Task goal: All of the data below must be repeated exactly.

[Stored entries]
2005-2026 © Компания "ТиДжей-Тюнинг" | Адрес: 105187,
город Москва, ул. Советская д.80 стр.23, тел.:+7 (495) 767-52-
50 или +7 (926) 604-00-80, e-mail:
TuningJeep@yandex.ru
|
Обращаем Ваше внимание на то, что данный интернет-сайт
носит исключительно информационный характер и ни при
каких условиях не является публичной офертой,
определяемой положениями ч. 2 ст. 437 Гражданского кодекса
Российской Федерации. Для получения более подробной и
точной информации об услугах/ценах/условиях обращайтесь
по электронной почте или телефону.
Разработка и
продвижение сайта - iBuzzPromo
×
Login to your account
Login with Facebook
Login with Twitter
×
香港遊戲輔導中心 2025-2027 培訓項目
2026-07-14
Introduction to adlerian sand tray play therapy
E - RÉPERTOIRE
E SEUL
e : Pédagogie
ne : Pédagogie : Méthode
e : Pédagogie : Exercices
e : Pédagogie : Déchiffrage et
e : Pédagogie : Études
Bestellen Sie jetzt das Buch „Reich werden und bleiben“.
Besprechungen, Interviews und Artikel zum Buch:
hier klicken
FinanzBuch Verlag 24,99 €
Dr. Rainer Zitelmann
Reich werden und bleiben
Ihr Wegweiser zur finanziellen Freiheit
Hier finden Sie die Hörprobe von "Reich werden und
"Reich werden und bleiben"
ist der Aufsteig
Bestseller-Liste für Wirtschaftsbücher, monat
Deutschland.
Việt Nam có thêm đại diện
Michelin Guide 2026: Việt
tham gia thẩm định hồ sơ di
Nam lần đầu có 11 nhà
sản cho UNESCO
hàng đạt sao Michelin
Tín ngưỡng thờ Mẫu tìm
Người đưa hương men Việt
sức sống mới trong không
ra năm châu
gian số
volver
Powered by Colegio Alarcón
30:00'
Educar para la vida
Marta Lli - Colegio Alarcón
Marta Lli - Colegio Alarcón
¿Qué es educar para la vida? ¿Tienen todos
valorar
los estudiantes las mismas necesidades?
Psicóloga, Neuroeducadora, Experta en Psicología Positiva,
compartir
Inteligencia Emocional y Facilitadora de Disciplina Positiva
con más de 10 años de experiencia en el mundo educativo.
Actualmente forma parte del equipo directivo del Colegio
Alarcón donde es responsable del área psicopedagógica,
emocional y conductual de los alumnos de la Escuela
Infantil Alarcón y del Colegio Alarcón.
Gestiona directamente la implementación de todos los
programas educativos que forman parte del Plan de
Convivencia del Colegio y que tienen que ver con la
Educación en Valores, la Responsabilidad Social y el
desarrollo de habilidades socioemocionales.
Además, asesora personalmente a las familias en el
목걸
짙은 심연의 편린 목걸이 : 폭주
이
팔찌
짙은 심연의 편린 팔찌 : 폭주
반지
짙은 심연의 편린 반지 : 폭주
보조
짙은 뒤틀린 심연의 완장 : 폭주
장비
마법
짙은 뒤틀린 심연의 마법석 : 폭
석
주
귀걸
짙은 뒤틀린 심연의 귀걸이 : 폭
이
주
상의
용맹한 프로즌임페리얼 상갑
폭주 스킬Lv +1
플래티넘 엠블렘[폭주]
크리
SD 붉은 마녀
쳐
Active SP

Task response:
2005-2026 © Компания "ТиДжей-Тюнинг" | Адрес: 105187,
город Москва, ул. Советская д.80 стр.23, тел.:+7 (495) 767-52-
50 или +7 (926) 604-00-80, e-mail:
TuningJeep@yandex.ru
|
Обращаем Ваше внимание на то, что данный интернет-сайт
носит исключительно информационный характер и ни при
каких условиях не является публичной офертой,
определяемой положениями ч. 2 ст. 437 Гражданского кодекса
Российской Федерации. Для получения более подробной и
точной информации об услугах/ценах/условиях обращайтесь
по электронной почте или телефону.
Разработка и
продвижение сайта - iBuzzPromo
×
Login to your account
Login with Facebook
Login with Twitter
×
香港遊戲輔導中心 2025-2027 培訓項目
2026-07-14
Introduction to adlerian sand tray play therapy
E - RÉPERTOIRE
E SEUL
e : Pédagogie
ne : Pédagogie : Méthode
e : Pédagogie : Exercices
e : Pédagogie : Déchiffrage et
e : Pédagogie : Études
Bestellen Sie jetzt das Buch „Reich werden und bleiben“.
Besprechungen, Interviews und Artikel zum Buch:
hier klicken
FinanzBuch Verlag 24,99 €
Dr. Rainer Zitelmann
Reich werden und bleiben
Ihr Wegweiser zur finanziellen Freiheit
Hier finden Sie die Hörprobe von "Reich werden und
"Reich werden und bleiben"
ist der Aufsteig
Bestseller-Liste für Wirtschaftsbücher, monat
Deutschland.
Việt Nam có thêm đại diện
Michelin Guide 2026: Việt
tham gia thẩm định hồ sơ di
Nam lần đầu có 11 nhà
sản cho UNESCO
hàng đạt sao Michelin
Tín ngưỡng thờ Mẫu tìm
Người đưa hương men Việt
sức sống mới trong không
ra năm châu
gian số
volver
Powered by Colegio Alarcón
30:00'
Educar para la vida
Marta Lli - Colegio Alarcón
Marta Lli - Colegio Alarcón
¿Qué es educar para la vida? ¿Tienen todos
valorar
los estudiantes las mismas necesidades?
Psicóloga, Neuroeducadora, Experta en Psicología Positiva,
compartir
Inteligencia Emocional y Facilitadora de Disciplina Positiva
con más de 10 años de experiencia en el mundo educativo.
Actualmente forma parte del equipo directivo del Colegio
Alarcón donde es responsable del área psicopedagógica,
emocional y conductual de los alumnos de la Escuela
Infantil Alarcón y del Colegio Alarcón.
Gestiona directamente la implementación de todos los
programas educativos que forman parte del Plan de
Convivencia del Colegio y que tienen que ver con la
Educación en Valores, la Responsabilidad Social y el
desarrollo de habilidades socioemocionales.
Además, asesora personalmente a las familias en el
목걸
짙은 심연의 편린 목걸이 : 폭주
이
팔찌
짙은 심연의 편린 팔찌 : 폭주
반지
짙은 심연의 편린 반지 : 폭주
보조
짙은 뒤틀린 심연의 완장 : 폭주
장비
마법
짙은 뒤틀린 심연의 마법석 : 폭
석
주
귀걸
짙은 뒤틀린 심연의 귀걸이 : 폭
이
주
상의
용맹한 프로즌임페리얼 상갑
폭주 스킬Lv +1
플래티넘 엠블렘[폭주]
크리
SD 붉은 마녀
쳐
Active SP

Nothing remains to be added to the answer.